To implement this in EventStore, I would imagine having a projection running inside its own catch-up subscription that subscribes to BusTrip & CityStop events, creates caches for each in read side storage and when handling the BusTripExecution events performs the enrichment.

Are there better solutions to implement this?

I have a few concerns with this solution:

  1. Performance, as same thread will be in charge of processing events for all the bus trip executions.
  2. Reusability. Other events coming from other aggregates might need to be enriched with the same data, or this data might be already built for query purposes.

When we build enriched events (similar to what you have here) we have a single “enricher” projection running that subscribes to the streams we are interested in, and simply spit the enriched event out (emit to a single stream). The single stream gets stamped with a max lifetime 930 days) so it’s self cleaning as well.

Steven, if we go with separate subscription producing and publishing this enriched event, it means that this event might be published out of order in respect to other events published by this service. This implies that, if I want this order, I need to have a single subscription enriching and publishing all events where I want this order to be respected.
This might be a performance concern.

Maxim,

Just so I understand the process (and my understanding of projections)

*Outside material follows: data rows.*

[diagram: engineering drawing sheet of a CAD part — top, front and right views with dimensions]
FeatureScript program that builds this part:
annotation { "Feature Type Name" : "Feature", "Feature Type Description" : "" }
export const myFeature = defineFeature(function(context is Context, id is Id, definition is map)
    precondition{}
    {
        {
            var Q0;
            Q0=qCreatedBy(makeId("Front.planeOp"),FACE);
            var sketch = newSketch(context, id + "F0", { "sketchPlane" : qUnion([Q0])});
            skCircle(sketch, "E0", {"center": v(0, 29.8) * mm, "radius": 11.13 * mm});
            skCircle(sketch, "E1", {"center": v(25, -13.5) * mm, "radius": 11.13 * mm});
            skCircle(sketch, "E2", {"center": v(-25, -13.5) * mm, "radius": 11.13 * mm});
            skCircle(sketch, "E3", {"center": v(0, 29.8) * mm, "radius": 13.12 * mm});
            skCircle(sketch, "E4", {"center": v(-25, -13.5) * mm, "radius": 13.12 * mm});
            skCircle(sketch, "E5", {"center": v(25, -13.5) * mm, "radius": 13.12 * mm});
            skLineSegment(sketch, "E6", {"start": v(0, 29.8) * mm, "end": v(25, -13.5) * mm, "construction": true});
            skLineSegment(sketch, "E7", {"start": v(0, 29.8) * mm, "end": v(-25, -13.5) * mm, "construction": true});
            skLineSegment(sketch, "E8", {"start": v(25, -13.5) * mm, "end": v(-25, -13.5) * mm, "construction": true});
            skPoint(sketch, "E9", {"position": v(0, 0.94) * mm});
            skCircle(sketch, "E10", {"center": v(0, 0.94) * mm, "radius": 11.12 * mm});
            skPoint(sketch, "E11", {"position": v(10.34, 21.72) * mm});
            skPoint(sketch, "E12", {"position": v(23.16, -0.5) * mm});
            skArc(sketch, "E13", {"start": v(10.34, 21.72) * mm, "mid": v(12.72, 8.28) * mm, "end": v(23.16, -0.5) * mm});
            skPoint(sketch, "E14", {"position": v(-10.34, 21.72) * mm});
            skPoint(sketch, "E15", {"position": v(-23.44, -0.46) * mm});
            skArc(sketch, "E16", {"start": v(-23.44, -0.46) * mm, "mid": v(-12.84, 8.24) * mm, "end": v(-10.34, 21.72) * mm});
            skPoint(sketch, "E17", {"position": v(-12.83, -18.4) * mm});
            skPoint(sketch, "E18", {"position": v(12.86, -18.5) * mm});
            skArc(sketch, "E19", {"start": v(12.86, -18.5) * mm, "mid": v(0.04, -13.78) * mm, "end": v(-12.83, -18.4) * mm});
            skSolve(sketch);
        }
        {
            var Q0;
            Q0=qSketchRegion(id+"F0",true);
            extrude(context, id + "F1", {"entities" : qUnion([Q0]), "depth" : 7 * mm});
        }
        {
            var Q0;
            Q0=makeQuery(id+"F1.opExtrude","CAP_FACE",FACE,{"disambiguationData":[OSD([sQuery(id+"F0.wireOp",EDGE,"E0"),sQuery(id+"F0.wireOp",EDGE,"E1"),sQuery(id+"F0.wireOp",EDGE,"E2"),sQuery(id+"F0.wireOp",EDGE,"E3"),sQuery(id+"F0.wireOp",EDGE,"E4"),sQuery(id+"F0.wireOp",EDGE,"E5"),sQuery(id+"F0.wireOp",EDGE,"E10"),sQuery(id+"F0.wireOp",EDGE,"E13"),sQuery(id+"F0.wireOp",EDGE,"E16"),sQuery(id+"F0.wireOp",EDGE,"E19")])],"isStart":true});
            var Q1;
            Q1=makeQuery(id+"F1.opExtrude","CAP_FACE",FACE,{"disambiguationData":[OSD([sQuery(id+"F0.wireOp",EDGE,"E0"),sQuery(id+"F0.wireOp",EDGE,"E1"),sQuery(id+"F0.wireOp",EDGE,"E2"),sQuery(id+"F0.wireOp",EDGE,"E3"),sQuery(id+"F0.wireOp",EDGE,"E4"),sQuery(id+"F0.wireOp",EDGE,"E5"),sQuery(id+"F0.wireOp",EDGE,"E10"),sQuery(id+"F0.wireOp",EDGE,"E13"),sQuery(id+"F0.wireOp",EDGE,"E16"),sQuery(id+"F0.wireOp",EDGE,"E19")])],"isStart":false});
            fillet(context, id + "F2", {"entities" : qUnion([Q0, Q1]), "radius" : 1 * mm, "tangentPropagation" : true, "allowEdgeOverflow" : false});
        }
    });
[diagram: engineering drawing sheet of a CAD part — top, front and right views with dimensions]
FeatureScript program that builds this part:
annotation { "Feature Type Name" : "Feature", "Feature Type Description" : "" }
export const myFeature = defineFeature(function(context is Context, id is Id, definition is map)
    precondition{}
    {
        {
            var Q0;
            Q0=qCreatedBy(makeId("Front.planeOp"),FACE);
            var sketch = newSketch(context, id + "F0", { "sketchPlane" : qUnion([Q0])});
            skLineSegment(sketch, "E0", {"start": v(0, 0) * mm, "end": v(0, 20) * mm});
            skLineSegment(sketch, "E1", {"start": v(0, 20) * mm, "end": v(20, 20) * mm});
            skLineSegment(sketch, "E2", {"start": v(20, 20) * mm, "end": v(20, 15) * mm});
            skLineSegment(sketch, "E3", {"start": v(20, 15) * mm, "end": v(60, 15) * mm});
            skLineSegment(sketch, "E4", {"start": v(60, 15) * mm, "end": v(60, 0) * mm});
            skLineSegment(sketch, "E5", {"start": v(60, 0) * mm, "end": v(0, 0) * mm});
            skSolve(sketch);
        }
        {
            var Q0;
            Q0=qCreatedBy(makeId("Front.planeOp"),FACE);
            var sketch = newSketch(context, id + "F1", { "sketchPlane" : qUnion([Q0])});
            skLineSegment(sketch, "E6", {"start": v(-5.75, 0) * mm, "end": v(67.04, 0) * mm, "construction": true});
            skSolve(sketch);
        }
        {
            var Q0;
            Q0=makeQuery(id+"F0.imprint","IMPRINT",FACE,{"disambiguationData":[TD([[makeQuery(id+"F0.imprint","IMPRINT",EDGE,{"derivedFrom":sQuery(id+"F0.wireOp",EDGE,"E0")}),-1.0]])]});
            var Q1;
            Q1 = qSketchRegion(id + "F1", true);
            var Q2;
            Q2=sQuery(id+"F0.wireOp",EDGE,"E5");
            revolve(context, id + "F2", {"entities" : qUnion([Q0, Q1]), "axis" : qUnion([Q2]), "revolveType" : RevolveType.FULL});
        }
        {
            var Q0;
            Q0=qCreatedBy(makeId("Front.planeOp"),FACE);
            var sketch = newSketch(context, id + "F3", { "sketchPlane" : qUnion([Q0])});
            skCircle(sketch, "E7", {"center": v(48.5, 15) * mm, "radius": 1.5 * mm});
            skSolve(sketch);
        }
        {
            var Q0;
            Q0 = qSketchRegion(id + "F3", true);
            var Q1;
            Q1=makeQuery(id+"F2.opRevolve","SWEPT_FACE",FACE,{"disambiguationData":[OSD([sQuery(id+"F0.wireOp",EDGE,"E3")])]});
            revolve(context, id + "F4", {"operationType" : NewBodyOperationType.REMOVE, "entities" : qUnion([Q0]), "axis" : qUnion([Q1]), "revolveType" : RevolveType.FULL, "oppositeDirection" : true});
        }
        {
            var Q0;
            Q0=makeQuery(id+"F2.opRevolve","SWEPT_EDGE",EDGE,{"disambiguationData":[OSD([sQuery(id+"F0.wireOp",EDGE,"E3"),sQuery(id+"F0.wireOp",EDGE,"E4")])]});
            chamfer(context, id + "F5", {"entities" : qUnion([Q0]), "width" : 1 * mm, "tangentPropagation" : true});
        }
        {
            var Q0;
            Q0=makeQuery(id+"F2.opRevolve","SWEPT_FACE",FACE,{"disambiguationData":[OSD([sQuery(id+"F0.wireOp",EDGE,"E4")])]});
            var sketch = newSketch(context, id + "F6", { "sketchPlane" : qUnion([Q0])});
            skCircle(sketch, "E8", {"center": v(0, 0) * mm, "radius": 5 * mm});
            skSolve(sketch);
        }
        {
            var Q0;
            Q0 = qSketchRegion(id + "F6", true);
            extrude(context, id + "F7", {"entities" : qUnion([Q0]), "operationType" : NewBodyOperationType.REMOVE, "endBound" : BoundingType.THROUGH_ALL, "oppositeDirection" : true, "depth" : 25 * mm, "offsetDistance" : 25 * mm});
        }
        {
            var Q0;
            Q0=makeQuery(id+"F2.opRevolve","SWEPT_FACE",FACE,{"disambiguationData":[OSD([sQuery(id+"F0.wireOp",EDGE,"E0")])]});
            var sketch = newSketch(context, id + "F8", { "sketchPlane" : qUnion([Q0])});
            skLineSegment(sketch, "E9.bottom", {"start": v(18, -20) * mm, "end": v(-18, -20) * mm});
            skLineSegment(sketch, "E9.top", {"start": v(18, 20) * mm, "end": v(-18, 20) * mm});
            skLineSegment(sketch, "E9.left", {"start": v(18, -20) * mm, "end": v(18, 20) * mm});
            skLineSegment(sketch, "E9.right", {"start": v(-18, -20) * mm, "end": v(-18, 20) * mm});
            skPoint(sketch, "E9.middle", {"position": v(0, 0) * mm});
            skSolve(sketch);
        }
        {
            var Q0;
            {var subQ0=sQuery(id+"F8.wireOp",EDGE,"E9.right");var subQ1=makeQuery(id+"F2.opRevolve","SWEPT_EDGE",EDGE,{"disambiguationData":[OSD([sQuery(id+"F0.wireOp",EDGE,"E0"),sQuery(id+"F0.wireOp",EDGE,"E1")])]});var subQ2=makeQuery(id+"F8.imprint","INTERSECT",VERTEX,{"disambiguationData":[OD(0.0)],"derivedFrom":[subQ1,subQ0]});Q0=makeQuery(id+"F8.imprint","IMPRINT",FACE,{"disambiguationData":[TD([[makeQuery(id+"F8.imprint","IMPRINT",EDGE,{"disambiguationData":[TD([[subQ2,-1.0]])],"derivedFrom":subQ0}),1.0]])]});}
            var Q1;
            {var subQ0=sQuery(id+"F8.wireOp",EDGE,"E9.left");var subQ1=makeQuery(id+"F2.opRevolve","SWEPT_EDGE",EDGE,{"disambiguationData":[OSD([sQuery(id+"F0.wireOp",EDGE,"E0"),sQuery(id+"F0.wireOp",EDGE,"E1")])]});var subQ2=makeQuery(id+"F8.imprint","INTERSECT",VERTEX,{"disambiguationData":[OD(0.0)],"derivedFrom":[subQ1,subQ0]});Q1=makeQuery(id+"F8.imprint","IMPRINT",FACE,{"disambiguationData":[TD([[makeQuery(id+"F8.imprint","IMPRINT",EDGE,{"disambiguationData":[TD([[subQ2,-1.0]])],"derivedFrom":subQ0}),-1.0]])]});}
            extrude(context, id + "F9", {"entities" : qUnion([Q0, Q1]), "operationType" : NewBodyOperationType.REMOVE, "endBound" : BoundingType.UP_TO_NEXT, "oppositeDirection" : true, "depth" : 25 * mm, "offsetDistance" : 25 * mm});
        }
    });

  1. Enricher projection would receive events in the date order they were created (it’s one event at a time, irrespective of the number of streams subscribed to - i.e fromStreams(‘stream1’,‘stream2’) )
    2.You construct the enriched event, and then emit to a result stream (again, we are in date order, so everything is still "in order)
  2. It’s the route from the result stream to your read model that could become a source of ordering? If you use a Persistent subscription, it could be processing events concurrently, which would give you the ordering problem.
  3. Using a catchup removes the ordering issue, but means processing 1 event at a time (no concurrency)

In our systems, we use a persistent subscription, but ordering is not a problem, because our real model checks the date, and if the event processed is older, we simply ignore it.
The enriched event holds all the information, so we never lose anything by skipping older events.

Here is an example of an enriched event (from the json, you it might not be obvious what triggered it, but it was a Sale, but the previous things that have happened to the product (last delivered etc, remain in place)

{
  "$type": "Vme.Eposity.QueryModelWriter.BusinessLogic.Events.StoreProductHistoryUpdatedEvent, Vme.Eposity.QueryModelWriter.BusinessLogic",
  "storeProductId": "5bdaa9a8-69f0-871d-1a1e-e15042193629",
  "eventId": "6b060978-f013-e8fb-eb4c-571d1053cf87",
  "ActivityDateTime": "2021-01-27T08:41:53.063Z",
  "storeId": "525d796c-aa73-43bf-93fb-1205e162d7bc",
  "organisationId": "6e7eadde-b84f-4a64-b287-2b98d805a958",
  "CurrentStockLevel": 5,
  "organisationProductId": "097d303c-bf7d-445e-8723-cf4b61b75f6d",
  "IsSale": true,
  "salesTransactionId": "592edc00-b0bd-9d77-078e-67a8d0e97123",
  "salesTransactionLineId": "6b060978-f013-e8fb-eb4c-571d1053cf87",
  "NumberOfItemsSold": 1,
  "state": {
    "lastSale": "2021-01-27T08:41:53.063Z",
    "lastDelivery": "2021-01-22T08:06:00Z",
    "lastOrder": "2021-01-20T21:00:57.31Z",
    "currentMpl": 2,
    "previousMpl": 2,
    "lastMplChangedDate": "2020-08-18T22:37:09.143Z"
  }
}

Btw performance concerns can be address by batching and keeping some of the static information in memory (like, bus stops never change, the number of passengers does change). That makes me think that the CityStop might need to be split into two as one part of it is strictly static and another one is highly dynamic.

Issues with the order could be resolved by comparing the time. Also, buses don’t teleport, so that could ease the ordering requirement.